Pregnancy increases risk for developing blood clots. Work closely with your healthcare provider to manage it successfully. Usually, enoxaparin injections are prescribed while pregnant and continued during the post-partum period. In some cases, a patient may be switched to warfarin during the 6-week post-partum time.  Warfarin is safe if breastfeeding. If you have had a hormone related or idiopathic (unprovoked) blood clot you will likely take low molecular weight heparin during your entire pregnancy and 6 weeks post-partum.  You will need to discuss with your provider whether you want to start it prior to becoming pregnant or when you discover you are pregnant. Read more about pregnancy and blood clots.

Do I need to switch birth control? What options do I have?

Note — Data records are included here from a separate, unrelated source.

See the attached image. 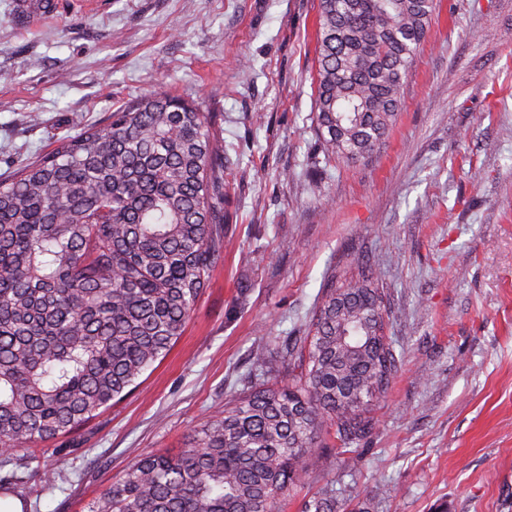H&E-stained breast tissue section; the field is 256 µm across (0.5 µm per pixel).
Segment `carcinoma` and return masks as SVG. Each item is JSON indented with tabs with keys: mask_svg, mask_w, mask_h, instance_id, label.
Returning <instances> with one entry per match:
<instances>
[{
	"mask_svg": "<svg viewBox=\"0 0 512 512\" xmlns=\"http://www.w3.org/2000/svg\"><path fill=\"white\" fill-rule=\"evenodd\" d=\"M434 0H319L314 112L326 151L392 128ZM224 147L194 101L148 94L0 180V448L78 431L182 334L224 257ZM371 273L323 289L308 334L177 456L131 466L87 512H278L332 429L363 438L399 358ZM302 512H336V481Z\"/></svg>",
	"mask_w": 512,
	"mask_h": 512,
	"instance_id": "carcinoma-1",
	"label": "carcinoma"
}]
</instances>
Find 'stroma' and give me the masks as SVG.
<instances>
[{
  "mask_svg": "<svg viewBox=\"0 0 512 512\" xmlns=\"http://www.w3.org/2000/svg\"><path fill=\"white\" fill-rule=\"evenodd\" d=\"M0 0V178L121 103L195 100L224 146V259L139 386L67 437L12 452L28 512H85L145 455H178L303 337L323 285L370 267L398 371L372 429L334 434L279 512L335 481L360 512H512V0H436L389 135L326 159L319 0ZM275 348H268L256 354L255 362L263 376L268 379L277 377L284 367V357Z\"/></svg>",
  "mask_w": 512,
  "mask_h": 512,
  "instance_id": "obj_1",
  "label": "stroma"
}]
</instances>
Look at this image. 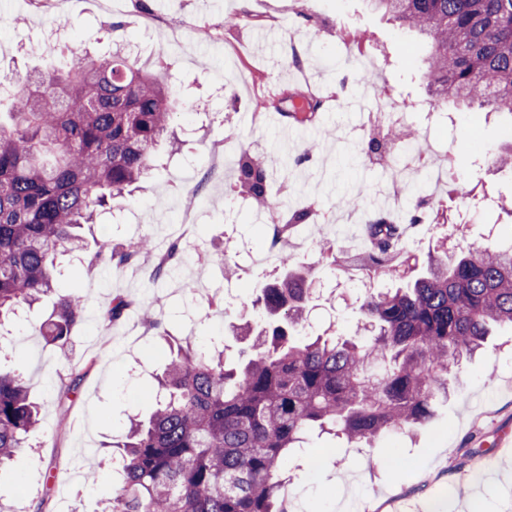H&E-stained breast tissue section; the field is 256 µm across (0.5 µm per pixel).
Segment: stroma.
<instances>
[{
	"instance_id": "stroma-1",
	"label": "stroma",
	"mask_w": 512,
	"mask_h": 512,
	"mask_svg": "<svg viewBox=\"0 0 512 512\" xmlns=\"http://www.w3.org/2000/svg\"><path fill=\"white\" fill-rule=\"evenodd\" d=\"M66 14L75 44L98 53L122 42L139 63L163 58L180 106L205 101L207 111L181 115L174 134L157 151L148 178L122 201L85 225L86 251L63 259L56 287L78 290L89 313L98 315L114 296L152 307L161 326L140 324L127 336L126 321L108 328L83 322L64 348L48 344L38 326L52 311L51 299L18 310L0 328V367L17 369L40 409V425L0 468V512H59V486L67 483L79 448L92 445L95 482L81 483L73 512H102L112 491L107 445L121 439L132 417L147 418L148 393L164 365L169 339L191 337L218 344L233 360L241 346L238 325L263 324L254 305L260 290L281 275L280 266L252 267L249 251L265 247L270 227L236 191L233 169L212 177L206 160L212 146H233L268 159V197L282 213L318 210L308 248L291 246L292 262L314 270L316 293L308 322L314 334H357L355 308L367 293L351 263L349 216L342 198L372 195L384 181L382 170L359 161L362 137L350 133L339 104L361 88L355 63L348 60L342 29L367 32L379 57L375 82H387L417 103L409 124L420 143L449 146L456 181L473 187L482 204L469 224L433 223L432 233L411 248L425 261L439 240L449 247L494 246L512 235V217L492 204H512V173L493 163L512 149V117L477 109L440 110L421 71L426 48L397 24L371 13L364 0H115L111 15L96 0H63L59 11L42 0H0V57L13 76L33 65L55 66L61 51L49 50L45 37L57 14ZM126 28L110 31L109 17ZM184 33V45L171 47V31ZM309 83L324 100L314 124L282 144L277 116L258 112L273 86ZM193 207L197 220L181 241L189 265L176 278H154L149 255L137 268L118 272L93 263L99 243L123 251L144 237L155 238L176 224L180 211ZM332 253H325L324 244ZM194 281L195 292L181 288ZM220 297L224 308L211 310ZM512 438V328H496L486 350L460 369L455 390L434 416L413 434L392 432L375 447L330 452L329 437L313 438L309 448L287 457L286 491L292 512H426L435 485L454 490L440 512H469L480 500L484 512H512V453L501 450ZM319 457L318 469L309 461Z\"/></svg>"
}]
</instances>
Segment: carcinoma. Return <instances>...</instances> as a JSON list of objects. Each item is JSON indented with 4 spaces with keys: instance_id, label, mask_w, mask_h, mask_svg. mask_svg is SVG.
<instances>
[{
    "instance_id": "obj_1",
    "label": "carcinoma",
    "mask_w": 512,
    "mask_h": 512,
    "mask_svg": "<svg viewBox=\"0 0 512 512\" xmlns=\"http://www.w3.org/2000/svg\"><path fill=\"white\" fill-rule=\"evenodd\" d=\"M428 45L423 76L448 102L512 116V0H365ZM0 117V314L55 292L59 253L82 249L78 229L152 169L176 100L167 74L117 49L77 48L52 72L17 81ZM268 161L242 151L236 185L262 207ZM404 223L371 225V266L403 281L369 292L357 308L363 336L295 339L306 328L313 272L292 268L257 300L268 323L243 336L238 359L194 346L169 348L148 422L115 443L121 466L105 512H289L287 455L312 431L337 448L372 447L415 428L448 398L449 379L480 352L495 325L512 326V237L450 254L439 246L413 274L411 256L386 264ZM152 251L101 245L95 258L123 268ZM76 290L58 295L43 336L59 347L86 317ZM38 424L21 374L0 370V466Z\"/></svg>"
}]
</instances>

There are many different options for birth control. Those who have had a blood clot should absolutely avoid estrogen-based birth controls. Non-estrogen-based birth controls include IUD’s (Mirena, Lileta, Kyleena, Skyla), Mini Pill, Implant, Copper IUD, Condoms, Spermicides, Diaphragm, Sponge, Tubal Ligation, or Vasectomy. The only progestin only contraceptive that should be avoided is the Depo-Provera injection. Learn more about birth control and blood clots.

Will this affect my sex life?

It is uncommon that shortness of breath would affect your sexual performance, however the anxiety associated with the blood clotting event may make it harder for you to relax which could affect your sex drive. Females should be aware that occasional bleeding can occur during sexual intercourse if they are on an anticoagulant.

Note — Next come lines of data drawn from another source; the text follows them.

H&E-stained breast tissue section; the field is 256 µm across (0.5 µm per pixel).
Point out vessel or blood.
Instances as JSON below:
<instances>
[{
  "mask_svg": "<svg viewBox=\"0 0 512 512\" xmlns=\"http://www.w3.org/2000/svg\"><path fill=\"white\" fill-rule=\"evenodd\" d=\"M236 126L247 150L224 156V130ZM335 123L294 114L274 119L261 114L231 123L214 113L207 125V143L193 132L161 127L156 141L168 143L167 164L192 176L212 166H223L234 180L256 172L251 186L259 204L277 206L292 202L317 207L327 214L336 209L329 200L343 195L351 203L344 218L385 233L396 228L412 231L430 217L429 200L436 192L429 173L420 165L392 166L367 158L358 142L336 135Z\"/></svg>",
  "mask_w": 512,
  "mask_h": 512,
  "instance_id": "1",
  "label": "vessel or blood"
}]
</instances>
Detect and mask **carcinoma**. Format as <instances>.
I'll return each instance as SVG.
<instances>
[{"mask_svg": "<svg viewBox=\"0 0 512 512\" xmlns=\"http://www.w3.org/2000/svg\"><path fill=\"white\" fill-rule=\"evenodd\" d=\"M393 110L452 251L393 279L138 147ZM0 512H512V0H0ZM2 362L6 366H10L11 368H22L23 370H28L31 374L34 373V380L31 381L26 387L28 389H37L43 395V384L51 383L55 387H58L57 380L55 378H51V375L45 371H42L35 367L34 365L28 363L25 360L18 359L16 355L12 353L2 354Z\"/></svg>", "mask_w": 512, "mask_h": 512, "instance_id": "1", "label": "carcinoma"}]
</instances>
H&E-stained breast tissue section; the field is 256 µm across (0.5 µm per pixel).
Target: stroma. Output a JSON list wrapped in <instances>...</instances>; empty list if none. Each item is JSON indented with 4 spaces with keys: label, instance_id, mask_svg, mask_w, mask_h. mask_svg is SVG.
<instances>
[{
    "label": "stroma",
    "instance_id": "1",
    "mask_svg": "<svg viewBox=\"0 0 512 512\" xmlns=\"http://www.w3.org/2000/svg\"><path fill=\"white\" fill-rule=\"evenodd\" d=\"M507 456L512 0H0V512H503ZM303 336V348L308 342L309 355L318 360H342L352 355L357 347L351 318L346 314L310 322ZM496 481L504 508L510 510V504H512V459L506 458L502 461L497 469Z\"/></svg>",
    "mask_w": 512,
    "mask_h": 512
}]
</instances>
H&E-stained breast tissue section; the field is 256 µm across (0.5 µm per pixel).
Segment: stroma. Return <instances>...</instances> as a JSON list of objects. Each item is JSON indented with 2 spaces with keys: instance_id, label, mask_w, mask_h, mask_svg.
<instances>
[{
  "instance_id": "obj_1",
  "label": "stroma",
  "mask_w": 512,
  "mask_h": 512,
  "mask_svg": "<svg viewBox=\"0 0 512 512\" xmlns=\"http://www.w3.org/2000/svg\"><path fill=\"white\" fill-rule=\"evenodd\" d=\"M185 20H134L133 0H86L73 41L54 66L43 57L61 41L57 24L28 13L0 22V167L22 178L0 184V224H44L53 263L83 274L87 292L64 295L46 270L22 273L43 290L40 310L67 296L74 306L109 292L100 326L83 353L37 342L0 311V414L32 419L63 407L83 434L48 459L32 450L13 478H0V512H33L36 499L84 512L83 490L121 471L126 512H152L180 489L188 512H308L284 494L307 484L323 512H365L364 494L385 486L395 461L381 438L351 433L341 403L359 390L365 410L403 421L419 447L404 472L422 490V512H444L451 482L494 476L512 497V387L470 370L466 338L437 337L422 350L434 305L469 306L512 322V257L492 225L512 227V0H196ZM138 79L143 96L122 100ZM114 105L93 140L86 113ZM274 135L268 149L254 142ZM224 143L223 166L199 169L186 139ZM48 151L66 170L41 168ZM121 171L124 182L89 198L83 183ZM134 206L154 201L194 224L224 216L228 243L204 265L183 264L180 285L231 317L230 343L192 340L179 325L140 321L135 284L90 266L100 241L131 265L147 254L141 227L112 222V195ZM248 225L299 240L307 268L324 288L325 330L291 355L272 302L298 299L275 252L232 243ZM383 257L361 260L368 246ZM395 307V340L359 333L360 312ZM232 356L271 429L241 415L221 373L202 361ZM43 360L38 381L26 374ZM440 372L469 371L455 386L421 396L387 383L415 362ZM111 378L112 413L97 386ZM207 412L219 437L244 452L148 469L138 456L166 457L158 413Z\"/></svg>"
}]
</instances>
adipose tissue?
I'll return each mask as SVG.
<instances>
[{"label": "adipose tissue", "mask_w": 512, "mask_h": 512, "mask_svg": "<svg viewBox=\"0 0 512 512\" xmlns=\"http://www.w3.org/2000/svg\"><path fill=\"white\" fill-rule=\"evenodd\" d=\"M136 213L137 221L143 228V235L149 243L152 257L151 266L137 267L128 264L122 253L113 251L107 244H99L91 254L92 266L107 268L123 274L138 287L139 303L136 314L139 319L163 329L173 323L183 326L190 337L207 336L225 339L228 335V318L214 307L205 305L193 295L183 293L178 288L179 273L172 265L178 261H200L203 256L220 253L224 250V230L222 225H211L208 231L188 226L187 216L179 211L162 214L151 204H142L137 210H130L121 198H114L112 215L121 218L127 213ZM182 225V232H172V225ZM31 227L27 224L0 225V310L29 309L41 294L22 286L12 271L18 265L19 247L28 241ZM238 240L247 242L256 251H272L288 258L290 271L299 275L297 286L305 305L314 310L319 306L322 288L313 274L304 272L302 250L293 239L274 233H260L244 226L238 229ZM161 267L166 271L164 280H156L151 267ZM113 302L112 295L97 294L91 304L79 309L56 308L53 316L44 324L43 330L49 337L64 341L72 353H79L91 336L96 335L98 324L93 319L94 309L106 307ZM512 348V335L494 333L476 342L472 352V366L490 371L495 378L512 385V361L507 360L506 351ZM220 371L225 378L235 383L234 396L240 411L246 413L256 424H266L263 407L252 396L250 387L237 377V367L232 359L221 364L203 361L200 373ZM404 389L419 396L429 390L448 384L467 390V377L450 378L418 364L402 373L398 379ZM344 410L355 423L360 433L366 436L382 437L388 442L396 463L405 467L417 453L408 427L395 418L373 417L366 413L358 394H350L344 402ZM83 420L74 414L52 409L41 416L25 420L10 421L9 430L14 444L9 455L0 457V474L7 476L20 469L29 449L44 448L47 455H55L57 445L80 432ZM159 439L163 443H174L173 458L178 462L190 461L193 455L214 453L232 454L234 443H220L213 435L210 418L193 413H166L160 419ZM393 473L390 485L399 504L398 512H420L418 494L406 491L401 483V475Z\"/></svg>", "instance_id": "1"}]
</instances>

How will my clot affect my home and work life?

Most of the time the physical effects of the clot should not affect your home and work life unless you had a major clot in the lung (pulmonary embolism), you are short of breath, or you cannot accomplish household and work tasks. The more likely factor to impact your home and work life would be the psychological reaction. You should not hesitate to seek out help if you feel that you cannot concentrate or do your work.

Is it OK to travel?

Yes. In an automobile, stop every hour or so and walk for several minutes. On a plane, try to sit where you can stretch your legs (aisle seat, exit aisle, bulkhead seats, business class, etc.). Periodically, get up and walk the aisle(s) for several minutes. It is also a good idea to wear compression stockings when traveling.